The US is having a consistent plateau of 20,000-25,000 new COVID cases per day. However the location of those cases are moving. The Northeast has effectively crushed the epidemic spread. The Great Lakes is making progress. The South and Sunbelt however are heating up. One of the metrics that is useful to look at to determine spread is how many days does case count double? At the start of the epidemic, doublings were happening every three to six days. No state is at that pace; thankfully. However there is massive differences between the fastest and slowest doubling states.
Arizona has the fastest current doubling time in America at just over 2 weeks. At current pace, Arizona will quadruple its case count in a month. Even if there was a magic wand waved that stopped transmission this afternoon, Arizona would see a 20% increase in cases over the course of the week as there is a multi-day lag between when people get infected and when people are tested. There is no magic wand. There are smart public health measures and harm minimization techniques including wide spread mask wearing that can slow spread down.
New York got crushed in March and April. However aggressive lock-downs and wide spread changes in social behavior have produced massive changes in disease spread. Now case count will double in a year. New York’s hospitals have a fighting chance to now accommodate any unexpected surge or reasonably expected non-COVID disasters.
But Florida recorded almost 2,800 new coronavirus cases on Monday — the highest number of new and confirmed cases in a single day the state has seen, according to the Florida Department of Health. Despite the increase, Gov. Ron DeSantis told reporters Tuesday that the state will not shut down.
How states are trending
• 21 states are seeing upward trends in newly reported cases from one week to the next: Alabama, Alaska, Arizona, Arkansas, California, Delaware, Florida, Georgia, Hawaii, Kansas, Oregon, Louisiana, Montana, Nevada, North Carolina, Oklahoma, South Carolina, Tennessee, Texas, West Virginia and Wyoming.
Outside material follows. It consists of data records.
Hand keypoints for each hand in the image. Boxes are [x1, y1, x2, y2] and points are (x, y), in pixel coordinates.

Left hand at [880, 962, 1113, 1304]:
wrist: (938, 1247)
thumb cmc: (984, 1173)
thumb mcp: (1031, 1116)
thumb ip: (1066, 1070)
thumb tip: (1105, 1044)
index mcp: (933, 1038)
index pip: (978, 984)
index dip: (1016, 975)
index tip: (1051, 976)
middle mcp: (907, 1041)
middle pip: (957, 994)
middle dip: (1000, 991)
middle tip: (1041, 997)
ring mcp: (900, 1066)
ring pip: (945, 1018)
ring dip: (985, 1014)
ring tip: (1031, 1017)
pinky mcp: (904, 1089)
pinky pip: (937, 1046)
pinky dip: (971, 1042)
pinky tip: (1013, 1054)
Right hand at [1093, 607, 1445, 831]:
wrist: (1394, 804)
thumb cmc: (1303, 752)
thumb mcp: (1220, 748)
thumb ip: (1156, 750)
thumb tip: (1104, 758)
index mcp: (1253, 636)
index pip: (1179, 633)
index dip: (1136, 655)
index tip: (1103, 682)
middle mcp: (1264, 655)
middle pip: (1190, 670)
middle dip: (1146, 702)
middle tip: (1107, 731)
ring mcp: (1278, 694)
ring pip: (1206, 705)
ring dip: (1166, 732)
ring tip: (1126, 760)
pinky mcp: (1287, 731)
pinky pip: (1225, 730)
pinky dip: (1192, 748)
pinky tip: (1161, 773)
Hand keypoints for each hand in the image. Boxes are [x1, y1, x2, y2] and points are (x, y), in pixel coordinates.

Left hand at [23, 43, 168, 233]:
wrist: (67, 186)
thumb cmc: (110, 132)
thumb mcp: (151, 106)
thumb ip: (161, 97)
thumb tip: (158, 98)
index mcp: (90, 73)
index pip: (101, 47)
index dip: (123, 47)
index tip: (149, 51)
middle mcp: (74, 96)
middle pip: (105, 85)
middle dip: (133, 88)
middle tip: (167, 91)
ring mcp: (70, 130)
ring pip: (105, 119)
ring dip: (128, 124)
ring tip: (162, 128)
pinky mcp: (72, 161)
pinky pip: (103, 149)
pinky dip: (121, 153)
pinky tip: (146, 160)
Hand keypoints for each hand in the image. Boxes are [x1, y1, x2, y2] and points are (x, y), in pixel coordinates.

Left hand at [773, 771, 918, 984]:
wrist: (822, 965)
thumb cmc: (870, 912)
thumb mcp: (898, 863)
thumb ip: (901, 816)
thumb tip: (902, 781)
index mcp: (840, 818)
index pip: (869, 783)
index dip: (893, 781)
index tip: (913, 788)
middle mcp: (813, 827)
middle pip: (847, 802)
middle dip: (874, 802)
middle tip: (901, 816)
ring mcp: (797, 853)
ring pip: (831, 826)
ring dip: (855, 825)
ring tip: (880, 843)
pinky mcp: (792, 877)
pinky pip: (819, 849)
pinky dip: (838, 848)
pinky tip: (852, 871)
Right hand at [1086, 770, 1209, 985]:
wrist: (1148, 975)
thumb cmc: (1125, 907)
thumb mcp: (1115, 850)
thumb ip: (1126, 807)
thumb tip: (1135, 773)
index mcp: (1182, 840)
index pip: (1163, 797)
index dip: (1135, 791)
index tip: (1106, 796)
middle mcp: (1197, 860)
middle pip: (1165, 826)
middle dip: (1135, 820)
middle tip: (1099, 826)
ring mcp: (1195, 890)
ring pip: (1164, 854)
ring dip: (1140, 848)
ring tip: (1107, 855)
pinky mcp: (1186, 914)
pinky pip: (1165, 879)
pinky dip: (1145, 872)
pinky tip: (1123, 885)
• 8 states are seeing steady numbers of newly reported cases: Connecticut, Indiana, Maine, Mississippi, Ohio, South Dakota, Utah and Washington.
• 21 states are seeing a downward trend: Colorado, Idaho, Illinois, Iowa, Kentucky, Maryland, Massachusetts, Michigan, Minnesota, Missouri, Nebraska, New Hampshire, New Mexico, New Jersey, New York, North Dakota, Pennsylvania, Rhode Island, Vermont, Virginia and Wisconsin.
• One state, Vermont, has seen a decrease of at least 50%.
The April-May story was a Northeast and Pacific Northwest story. The June-July story will be a Sunbelt story.